Англичанин этот был хороший человек,-- продолжала она, помолчав в воспоминаниях,-- не даром я его пожалела. Я потом с ним два месяца жила и даже в Афины с ним уехала, потому что его, от скандала, в Афины на службу перевели, в наказание, что нанес срам посольству. Влюблен он был в меня, как лунатик в луну. Если бы я хотела, то легко могла бы даже и оженить его на себе,-- даром, что он капиталист и знатного рода. Ну -- женить не женить... пожалуй, родня вступилась бы, на дыбы поднялась бы... а, во всяком случае, каким-нибудь способом связать себя с ним на всю жизнь -- были шансы. Ведь и теперь, если мне уж очень плохо приходится, то стоит лишь телеграфировать: "Пришлите денег!" -- сейчас же выручает... Я этим редко пользуюсь, потому что имею совесть и достаточно горда -- не хочу никому быть обязанною, покуда я в состоянии работать. Но -- что он помнит и хорошие чувства ко мне сохранил -- это факт.

-- Отчего же, все-таки, вы не вышли за него, если могли? Не нравился, что ли?

-- Нет, не то, чтобы не нравился, хотя -- разумеется -- влюблена в него я не была ни чуточки... Но, знаете, совестно было: правда, он пьяница, но все же хороший человек, из общества, с карьерою, семья у него родовитая и прекраснейшая,-- что же мне, проститутке, губить его и вешаться ему камнем на шею? Ведь я же знаю себя: надолго я в порядочной жизни удержаться не могу -- потянет меня назад, в вертепы-то наши... Испробовала не раз. Помните нашу встречу в К.? Ожидали ли вы после того встретить меня под гостеприимным кровом Фузинати?

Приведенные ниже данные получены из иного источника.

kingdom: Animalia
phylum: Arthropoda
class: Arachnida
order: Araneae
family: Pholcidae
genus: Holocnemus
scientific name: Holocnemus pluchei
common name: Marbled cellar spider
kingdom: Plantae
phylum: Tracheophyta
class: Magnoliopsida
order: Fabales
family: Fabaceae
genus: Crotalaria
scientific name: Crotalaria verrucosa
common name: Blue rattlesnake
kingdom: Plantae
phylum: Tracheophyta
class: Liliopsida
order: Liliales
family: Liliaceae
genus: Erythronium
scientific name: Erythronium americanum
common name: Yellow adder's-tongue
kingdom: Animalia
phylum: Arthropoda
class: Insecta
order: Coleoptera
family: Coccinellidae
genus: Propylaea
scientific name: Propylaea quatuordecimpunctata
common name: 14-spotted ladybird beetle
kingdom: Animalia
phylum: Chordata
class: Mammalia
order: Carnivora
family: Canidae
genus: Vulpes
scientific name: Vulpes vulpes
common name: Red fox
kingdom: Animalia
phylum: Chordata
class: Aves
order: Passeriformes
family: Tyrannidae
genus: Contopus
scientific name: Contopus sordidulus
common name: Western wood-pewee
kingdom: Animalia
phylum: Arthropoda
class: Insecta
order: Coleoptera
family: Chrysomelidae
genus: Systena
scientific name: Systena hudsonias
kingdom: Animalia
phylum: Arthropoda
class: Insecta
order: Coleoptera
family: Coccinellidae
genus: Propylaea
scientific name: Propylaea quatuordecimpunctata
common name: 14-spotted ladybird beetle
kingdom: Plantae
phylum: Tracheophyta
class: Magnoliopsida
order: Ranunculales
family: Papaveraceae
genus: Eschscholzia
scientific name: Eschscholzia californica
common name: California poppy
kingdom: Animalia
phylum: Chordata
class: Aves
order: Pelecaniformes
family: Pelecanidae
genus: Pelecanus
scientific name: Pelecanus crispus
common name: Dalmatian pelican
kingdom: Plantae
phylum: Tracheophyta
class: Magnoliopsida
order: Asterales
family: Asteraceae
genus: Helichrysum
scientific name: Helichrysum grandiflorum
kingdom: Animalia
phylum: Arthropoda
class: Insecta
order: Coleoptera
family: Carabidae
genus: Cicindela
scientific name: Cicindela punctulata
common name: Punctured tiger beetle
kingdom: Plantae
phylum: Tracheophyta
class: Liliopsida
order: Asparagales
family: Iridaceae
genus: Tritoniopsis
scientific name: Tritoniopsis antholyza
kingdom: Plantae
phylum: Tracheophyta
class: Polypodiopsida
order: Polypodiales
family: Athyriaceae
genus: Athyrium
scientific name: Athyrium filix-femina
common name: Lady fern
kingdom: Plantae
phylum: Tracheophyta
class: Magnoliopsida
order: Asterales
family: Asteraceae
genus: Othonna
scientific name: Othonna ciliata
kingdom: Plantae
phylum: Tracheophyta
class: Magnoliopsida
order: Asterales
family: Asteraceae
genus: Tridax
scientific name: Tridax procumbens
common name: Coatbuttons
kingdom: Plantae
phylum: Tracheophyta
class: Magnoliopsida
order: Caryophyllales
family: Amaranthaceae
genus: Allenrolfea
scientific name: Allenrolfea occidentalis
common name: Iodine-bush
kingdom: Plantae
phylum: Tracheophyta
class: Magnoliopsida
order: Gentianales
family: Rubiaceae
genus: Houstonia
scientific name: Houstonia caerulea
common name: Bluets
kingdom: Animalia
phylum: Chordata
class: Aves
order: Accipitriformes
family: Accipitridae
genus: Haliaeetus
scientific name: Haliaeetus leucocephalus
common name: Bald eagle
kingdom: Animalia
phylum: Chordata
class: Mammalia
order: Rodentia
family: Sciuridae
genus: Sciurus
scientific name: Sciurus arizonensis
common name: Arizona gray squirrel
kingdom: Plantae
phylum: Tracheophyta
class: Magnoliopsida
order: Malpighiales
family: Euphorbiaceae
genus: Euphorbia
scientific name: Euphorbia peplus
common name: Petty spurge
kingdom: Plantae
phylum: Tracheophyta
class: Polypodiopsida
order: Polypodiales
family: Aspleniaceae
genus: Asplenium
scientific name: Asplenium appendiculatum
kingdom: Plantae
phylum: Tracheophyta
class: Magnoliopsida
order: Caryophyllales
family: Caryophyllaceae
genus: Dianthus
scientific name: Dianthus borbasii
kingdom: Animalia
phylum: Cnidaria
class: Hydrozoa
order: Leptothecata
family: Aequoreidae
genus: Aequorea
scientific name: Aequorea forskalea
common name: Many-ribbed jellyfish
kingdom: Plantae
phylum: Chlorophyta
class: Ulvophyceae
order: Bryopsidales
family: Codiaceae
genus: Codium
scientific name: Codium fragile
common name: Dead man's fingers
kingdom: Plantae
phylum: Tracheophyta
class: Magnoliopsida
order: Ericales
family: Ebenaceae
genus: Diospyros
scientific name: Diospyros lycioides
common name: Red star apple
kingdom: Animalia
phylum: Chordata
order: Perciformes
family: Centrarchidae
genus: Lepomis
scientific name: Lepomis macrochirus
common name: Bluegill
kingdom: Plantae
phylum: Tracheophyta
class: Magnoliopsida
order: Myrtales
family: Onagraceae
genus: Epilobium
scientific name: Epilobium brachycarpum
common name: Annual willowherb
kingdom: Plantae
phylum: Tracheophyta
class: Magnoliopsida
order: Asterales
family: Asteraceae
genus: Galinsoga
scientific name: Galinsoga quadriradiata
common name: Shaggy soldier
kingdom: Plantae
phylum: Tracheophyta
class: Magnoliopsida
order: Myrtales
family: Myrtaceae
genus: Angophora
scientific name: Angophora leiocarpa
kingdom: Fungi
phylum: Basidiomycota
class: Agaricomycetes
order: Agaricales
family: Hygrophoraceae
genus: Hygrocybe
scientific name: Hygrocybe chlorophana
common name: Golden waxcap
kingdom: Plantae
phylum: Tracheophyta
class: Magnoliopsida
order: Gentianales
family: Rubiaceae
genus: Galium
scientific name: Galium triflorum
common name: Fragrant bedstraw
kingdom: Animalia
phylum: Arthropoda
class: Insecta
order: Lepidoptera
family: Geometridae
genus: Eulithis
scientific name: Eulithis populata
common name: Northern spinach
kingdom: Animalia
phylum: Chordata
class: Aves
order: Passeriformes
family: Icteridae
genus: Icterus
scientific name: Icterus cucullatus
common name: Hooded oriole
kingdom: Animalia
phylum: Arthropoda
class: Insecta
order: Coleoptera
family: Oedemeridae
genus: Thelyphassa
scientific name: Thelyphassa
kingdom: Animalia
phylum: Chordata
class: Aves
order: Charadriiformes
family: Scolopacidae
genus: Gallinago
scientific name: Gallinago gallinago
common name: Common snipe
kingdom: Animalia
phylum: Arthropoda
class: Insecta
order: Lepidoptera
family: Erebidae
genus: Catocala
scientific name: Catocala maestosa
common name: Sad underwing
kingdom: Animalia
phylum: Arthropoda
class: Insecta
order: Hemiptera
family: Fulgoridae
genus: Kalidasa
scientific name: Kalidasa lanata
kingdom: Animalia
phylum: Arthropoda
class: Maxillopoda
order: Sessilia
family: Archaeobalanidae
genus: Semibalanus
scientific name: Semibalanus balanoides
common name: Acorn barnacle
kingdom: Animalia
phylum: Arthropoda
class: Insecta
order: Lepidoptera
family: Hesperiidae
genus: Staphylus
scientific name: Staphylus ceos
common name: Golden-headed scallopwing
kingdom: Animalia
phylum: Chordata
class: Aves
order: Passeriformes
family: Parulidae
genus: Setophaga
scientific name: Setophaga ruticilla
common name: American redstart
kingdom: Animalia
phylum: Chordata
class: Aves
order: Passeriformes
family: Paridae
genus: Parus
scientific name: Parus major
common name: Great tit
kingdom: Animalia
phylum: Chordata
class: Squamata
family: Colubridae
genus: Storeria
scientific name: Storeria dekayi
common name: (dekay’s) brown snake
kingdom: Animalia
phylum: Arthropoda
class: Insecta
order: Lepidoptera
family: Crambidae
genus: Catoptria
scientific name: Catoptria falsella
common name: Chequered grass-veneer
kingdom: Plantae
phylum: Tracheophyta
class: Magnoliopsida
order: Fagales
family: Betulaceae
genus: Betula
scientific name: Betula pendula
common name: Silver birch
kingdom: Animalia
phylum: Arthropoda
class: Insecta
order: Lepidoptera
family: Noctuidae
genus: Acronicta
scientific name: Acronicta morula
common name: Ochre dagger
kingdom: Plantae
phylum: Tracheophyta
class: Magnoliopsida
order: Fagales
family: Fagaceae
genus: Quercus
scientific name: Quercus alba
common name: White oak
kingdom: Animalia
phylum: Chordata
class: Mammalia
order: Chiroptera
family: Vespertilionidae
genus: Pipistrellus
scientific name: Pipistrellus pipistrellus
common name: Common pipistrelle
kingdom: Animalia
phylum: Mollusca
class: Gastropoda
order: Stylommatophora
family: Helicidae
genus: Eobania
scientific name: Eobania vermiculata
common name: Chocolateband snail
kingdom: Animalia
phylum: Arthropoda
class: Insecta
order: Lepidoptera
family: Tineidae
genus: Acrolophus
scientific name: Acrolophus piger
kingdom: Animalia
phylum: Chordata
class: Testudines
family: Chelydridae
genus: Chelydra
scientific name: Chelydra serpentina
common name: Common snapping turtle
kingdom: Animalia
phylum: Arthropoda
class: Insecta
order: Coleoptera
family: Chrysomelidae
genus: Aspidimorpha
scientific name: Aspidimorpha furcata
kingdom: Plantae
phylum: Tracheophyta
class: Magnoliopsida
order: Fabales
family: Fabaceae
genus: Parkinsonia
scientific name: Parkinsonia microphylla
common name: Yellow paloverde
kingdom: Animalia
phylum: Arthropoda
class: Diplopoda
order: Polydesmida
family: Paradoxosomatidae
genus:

-- Да! Удивили вы меня вчера немало!

-- Когда стряслась вся эта флорентийская драма моя с Джанни, мне было двадцать восемь лет. В эти годы женщина должна понимать себя, потому что жизнь ее исполнилась: подержится еще несколько годков на уровне, которого достигла, а потом пойдет не вверх, но вниз, не на приход, а на убыль. И вот еще там, во Флоренции, лежа в больнице, надумалась я о себе и дала себе две клятвы: первую -- что никогда у меня больше не будет этого проклятия нашего профессионального -- сутенера, а вторую -- что, если кто меня начнет сбивать к возврату в так называемую честную жизнь, то пошлю я его ко всем чертям-дьяволам, и уши запсну, и слушать не стану. Потому что -- уже довольно! И возвращалась, и возвращали! И -- что людям жизни на этом пустом деле я испортила! И сколько раз самое себя видела на краю смертной гибели! Соблазн -- насчет англичанина -- был самый сильный: понимаете, какова возможность,-- из девок-то да, черт возьми, в леди! Однако устояла: чуть стали мне мутить голову перспективы эти,-- сбежала из отеля, села в Пирее на пароход и -- в Константинополе -- закабалилась фактору... Так-то вернее! А в Константинополе я встретилась и подружилась вот с нею,-- кивнула она на Саломею,-- и она помогла мне сдержать первую мою клятву. С ее характером и кулаком сутенеры нам не нужны.